Document segment:
_ _ _ _ _ _ _

Iowa president faces calls for resignation after making 'horrifying' gun joke

Barely a month after starting the job, University of Iowa President Bruce Harreld was forced to apologize for a joke that one employee found “horrifying and unacceptable.”

According to The Iowa City Press-Citizen, Harreld made what he later described as “an inappropriate off-the-cuff remark” during a December 9 meeting of the university’s Staff Council, telling the assembly that any instructor who comes to class without a complete lesson plan “should be shot.”

The joke was delivered in response to a question from Sam Van Horne, a member of the Staff Council, who had asked Harreld to elaborate on a previous campus-wide message in which he had discussed ways to “better prepare new instructors for their important classroom responsibilities.”

Although the meeting was not recorded, Van Horne told The Press-Citizen that he recalled Harreld focusing heavily on preparation during his reply, discussing the need for instructors to prepare for things like leading class discussions and working with students individually and asserting that “It’s our job to prepare them.”

Van Horne reported being caught somewhat off-guard by Harreld’s suggestion that those who fail to prepare “should be shot,” but added that it did not make a major impression on him in the moment because he was more interested in the substance of Harreld’s response.

Although he did not expect a backlash—or, really, any reaction at all—to the joke, which he says he has employed on previous occasions, Harreld received an email the following day from Latin American and Iberian Studies librarian Lisa Gardinier complaining that his comment was “horrifying and unacceptable,” as well as “irresponsible and unprofessional,” particularly in light of recent mass shooting events.

“For a university president to use the term 'should be shot' so flippantly, and just a week after the most recent highly publicized mass shooting ... is horrifying and unacceptable,” she told him.

“Thanks for the feedback,” he wrote back. “I likely will never be able to live up to your expectations, but I will try.”

Taking the somewhat glib response in stride, Gardinier followed up with a second email in which she concurred with his initial assessment regarding his ability to live up to her expectations, but questioned the sincerity of his commitment to try.

“If you don’t address the issue raised, or even acknowledge it, I’m not even convinced you’re trying,” she complained. “Violence is not to be joked about as a public authority, and certainly not in the frame of consequences for professional performance in the workplace.”

At that point, Harreld replied with an apology, explaining that he had not intended to brush off her concerns, but was simply unprepared for her reaction to his joke.

“It was an unfortunate off the cuff remark and I had no intention to offedn [sic] anyone,” he assured her. “Nor did I seriously mean to imply I support gun violence in any shape, manner, or form.”

_ _ _ _ _ _ _

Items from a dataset
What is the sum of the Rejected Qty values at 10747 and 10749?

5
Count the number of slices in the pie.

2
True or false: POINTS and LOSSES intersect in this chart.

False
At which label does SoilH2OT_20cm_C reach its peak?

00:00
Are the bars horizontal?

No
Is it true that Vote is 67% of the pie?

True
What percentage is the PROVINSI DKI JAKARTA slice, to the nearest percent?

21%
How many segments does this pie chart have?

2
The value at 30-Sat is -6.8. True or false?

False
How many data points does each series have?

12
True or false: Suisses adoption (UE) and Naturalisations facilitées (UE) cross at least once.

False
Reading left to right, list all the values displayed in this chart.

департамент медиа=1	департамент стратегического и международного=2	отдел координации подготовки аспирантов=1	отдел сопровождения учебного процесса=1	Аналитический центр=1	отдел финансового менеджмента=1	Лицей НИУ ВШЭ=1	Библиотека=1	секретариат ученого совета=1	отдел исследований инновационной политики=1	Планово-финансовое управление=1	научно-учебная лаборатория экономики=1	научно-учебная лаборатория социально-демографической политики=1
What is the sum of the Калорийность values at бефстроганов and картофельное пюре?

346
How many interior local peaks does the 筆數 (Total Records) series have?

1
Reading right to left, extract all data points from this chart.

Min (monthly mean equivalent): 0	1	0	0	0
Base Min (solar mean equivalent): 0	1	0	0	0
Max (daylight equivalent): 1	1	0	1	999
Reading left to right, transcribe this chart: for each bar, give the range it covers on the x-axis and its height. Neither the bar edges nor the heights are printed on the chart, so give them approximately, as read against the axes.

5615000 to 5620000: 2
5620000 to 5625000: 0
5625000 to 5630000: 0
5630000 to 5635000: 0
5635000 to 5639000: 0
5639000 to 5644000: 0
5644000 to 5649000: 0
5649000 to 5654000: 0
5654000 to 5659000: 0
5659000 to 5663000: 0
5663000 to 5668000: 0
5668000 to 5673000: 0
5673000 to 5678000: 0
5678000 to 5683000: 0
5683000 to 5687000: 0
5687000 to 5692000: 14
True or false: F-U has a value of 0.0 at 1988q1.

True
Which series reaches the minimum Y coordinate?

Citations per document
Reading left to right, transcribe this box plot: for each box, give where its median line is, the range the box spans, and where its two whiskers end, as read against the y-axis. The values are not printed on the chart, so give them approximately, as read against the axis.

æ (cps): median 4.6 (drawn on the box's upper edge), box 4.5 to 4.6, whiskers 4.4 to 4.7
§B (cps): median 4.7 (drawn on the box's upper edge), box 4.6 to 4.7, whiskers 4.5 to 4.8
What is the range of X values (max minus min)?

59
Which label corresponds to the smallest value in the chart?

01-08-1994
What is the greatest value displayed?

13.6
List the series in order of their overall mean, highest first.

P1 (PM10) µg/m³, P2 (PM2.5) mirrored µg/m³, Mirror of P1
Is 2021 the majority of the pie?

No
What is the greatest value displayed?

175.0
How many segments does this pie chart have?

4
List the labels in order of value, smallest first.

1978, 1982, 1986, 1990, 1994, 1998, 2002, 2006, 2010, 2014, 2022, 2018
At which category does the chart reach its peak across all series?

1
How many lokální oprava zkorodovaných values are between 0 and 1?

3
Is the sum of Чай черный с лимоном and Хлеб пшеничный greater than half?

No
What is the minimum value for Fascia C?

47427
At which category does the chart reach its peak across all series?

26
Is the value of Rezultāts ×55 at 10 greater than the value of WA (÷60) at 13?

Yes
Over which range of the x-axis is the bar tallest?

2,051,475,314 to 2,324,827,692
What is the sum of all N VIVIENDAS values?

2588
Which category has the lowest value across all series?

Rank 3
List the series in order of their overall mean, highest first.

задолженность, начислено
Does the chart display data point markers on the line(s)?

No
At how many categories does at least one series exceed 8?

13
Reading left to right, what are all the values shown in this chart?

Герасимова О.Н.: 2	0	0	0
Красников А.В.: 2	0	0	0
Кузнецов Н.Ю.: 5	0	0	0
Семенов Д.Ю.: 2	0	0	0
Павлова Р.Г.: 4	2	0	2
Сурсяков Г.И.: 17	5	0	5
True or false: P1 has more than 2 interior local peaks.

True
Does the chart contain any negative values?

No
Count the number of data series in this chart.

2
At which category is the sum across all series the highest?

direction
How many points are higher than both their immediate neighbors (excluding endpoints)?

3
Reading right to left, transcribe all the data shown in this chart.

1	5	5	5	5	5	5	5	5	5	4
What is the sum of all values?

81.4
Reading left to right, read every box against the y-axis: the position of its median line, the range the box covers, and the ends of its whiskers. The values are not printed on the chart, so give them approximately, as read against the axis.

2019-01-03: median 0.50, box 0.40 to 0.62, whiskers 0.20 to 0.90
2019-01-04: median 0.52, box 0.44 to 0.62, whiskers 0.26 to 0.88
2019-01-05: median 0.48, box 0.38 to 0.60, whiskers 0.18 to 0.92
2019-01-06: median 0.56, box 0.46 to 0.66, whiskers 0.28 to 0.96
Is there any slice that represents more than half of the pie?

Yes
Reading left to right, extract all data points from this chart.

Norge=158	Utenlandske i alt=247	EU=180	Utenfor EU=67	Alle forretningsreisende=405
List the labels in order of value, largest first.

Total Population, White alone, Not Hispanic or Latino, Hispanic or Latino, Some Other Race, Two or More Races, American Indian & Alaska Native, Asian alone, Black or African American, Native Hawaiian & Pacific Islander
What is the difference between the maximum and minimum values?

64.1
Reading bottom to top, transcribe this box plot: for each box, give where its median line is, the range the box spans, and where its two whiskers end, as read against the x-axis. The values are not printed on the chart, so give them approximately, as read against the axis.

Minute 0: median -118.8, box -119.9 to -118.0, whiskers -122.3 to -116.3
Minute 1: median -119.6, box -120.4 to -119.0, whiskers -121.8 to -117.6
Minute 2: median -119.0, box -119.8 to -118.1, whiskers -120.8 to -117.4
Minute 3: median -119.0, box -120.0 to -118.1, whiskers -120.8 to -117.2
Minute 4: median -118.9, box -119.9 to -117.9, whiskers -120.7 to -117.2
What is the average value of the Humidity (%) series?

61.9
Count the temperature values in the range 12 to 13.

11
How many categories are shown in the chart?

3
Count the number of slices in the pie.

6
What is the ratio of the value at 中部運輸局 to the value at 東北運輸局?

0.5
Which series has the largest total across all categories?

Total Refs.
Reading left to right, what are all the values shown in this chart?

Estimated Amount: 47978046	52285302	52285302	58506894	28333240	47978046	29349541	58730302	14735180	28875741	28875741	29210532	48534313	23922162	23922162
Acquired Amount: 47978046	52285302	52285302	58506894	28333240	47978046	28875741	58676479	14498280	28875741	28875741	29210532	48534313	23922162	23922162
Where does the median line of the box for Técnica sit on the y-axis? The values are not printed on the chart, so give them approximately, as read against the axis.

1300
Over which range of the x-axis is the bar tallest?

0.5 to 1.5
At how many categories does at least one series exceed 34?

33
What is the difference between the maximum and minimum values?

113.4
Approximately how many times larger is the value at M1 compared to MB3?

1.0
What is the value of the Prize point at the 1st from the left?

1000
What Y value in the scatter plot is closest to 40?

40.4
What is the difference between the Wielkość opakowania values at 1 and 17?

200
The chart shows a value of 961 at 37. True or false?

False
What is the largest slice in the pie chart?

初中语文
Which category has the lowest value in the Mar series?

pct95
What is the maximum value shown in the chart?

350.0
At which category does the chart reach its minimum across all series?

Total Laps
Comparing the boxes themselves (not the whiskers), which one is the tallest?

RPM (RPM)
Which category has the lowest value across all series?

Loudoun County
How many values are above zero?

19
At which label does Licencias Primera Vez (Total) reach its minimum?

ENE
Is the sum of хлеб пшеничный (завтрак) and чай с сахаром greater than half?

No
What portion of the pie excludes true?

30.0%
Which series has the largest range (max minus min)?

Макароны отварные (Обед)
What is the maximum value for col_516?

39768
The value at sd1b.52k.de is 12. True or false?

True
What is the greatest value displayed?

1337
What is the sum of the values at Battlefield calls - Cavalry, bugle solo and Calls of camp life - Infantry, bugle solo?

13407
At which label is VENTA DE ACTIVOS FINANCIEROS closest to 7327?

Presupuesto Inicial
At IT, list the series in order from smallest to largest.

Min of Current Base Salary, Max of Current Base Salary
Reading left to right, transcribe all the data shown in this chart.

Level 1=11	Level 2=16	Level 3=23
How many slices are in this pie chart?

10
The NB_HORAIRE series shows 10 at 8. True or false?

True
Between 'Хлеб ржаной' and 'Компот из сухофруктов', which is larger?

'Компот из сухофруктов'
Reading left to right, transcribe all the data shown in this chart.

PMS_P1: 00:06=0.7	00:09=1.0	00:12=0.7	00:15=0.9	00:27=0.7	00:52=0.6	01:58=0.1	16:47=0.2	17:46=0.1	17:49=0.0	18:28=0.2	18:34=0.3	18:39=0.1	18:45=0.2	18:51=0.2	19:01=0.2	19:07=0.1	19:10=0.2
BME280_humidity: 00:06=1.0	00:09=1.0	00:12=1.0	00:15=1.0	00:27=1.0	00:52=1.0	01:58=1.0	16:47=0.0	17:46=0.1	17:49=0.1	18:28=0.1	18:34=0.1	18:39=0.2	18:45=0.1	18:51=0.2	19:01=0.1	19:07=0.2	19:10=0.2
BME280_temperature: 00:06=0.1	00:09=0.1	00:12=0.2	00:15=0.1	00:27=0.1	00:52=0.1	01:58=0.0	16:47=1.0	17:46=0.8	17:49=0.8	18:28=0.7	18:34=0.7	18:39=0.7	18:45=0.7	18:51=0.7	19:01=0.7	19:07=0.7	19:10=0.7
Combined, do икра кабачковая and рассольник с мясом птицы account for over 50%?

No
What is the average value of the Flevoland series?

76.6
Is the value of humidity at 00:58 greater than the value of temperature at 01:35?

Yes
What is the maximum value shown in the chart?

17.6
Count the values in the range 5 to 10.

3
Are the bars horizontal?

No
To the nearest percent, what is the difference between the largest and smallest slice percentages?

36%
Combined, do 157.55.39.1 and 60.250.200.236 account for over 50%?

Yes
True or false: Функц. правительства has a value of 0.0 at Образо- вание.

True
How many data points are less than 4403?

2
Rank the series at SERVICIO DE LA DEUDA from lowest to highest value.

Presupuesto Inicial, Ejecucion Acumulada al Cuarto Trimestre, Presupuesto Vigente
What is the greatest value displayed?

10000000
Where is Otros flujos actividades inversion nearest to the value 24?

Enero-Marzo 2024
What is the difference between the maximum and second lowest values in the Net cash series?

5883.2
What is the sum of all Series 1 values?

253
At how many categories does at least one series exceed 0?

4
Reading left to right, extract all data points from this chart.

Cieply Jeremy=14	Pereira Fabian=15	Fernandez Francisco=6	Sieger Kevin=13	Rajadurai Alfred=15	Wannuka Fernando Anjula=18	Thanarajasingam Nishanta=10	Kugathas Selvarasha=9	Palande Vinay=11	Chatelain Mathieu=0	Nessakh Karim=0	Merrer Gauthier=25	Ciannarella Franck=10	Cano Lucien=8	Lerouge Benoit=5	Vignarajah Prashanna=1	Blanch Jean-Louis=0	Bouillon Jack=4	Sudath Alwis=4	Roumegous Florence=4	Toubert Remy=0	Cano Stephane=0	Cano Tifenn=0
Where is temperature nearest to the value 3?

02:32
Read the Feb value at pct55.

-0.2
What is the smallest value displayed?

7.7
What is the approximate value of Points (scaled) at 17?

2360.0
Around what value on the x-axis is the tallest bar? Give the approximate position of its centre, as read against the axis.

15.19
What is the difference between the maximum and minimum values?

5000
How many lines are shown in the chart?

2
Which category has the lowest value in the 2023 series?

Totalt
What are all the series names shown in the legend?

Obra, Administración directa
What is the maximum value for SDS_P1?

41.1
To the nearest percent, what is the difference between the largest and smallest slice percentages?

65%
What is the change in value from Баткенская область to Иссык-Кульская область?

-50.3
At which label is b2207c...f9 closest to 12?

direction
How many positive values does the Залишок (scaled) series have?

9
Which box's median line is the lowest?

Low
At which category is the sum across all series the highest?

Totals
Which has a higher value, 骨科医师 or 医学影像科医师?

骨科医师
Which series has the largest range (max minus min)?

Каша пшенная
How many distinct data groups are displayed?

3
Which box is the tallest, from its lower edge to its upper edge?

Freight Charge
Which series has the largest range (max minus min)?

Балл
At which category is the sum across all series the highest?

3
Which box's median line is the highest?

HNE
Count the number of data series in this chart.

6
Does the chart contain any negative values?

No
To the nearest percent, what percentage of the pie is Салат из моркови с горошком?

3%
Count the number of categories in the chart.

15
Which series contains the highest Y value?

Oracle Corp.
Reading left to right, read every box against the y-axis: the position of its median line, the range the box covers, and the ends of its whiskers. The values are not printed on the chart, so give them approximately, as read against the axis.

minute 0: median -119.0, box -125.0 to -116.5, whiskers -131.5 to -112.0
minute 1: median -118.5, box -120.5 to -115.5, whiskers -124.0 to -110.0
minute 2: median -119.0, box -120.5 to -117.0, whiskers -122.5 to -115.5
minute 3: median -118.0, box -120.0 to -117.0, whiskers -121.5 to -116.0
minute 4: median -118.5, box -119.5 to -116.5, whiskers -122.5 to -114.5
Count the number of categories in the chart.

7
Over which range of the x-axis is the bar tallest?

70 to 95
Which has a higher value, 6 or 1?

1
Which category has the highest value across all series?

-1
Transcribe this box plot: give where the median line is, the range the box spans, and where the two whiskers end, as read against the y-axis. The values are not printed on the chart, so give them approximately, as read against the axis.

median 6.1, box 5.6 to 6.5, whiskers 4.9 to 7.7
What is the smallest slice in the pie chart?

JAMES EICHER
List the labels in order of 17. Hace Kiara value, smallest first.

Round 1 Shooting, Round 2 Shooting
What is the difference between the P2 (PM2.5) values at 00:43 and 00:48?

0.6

_ _ _ _ _ _ _

Task instructions:
A: Name every person the article identifies by name.
B: Please reproduce the rows verbatim, beginning with the first row and stopping after the line that contains "True or false: Suisses".

Results for each task:
A: Bruce Harreld, Sam Van Horne, Lisa Gardinier

B:
What is the sum of the Rejected Qty values at 10747 and 10749?

5
Count the number of slices in the pie.

2
True or false: POINTS and LOSSES intersect in this chart.

False
At which label does SoilH2OT_20cm_C reach its peak?

00:00
Are the bars horizontal?

No
Is it true that Vote is 67% of the pie?

True
What percentage is the PROVINSI DKI JAKARTA slice, to the nearest percent?

21%
How many segments does this pie chart have?

2
The value at 30-Sat is -6.8. True or false?

False
How many data points does each series have?

12
True or false: Suisses adoption (UE) and Naturalisations facilitées (UE) cross at least once.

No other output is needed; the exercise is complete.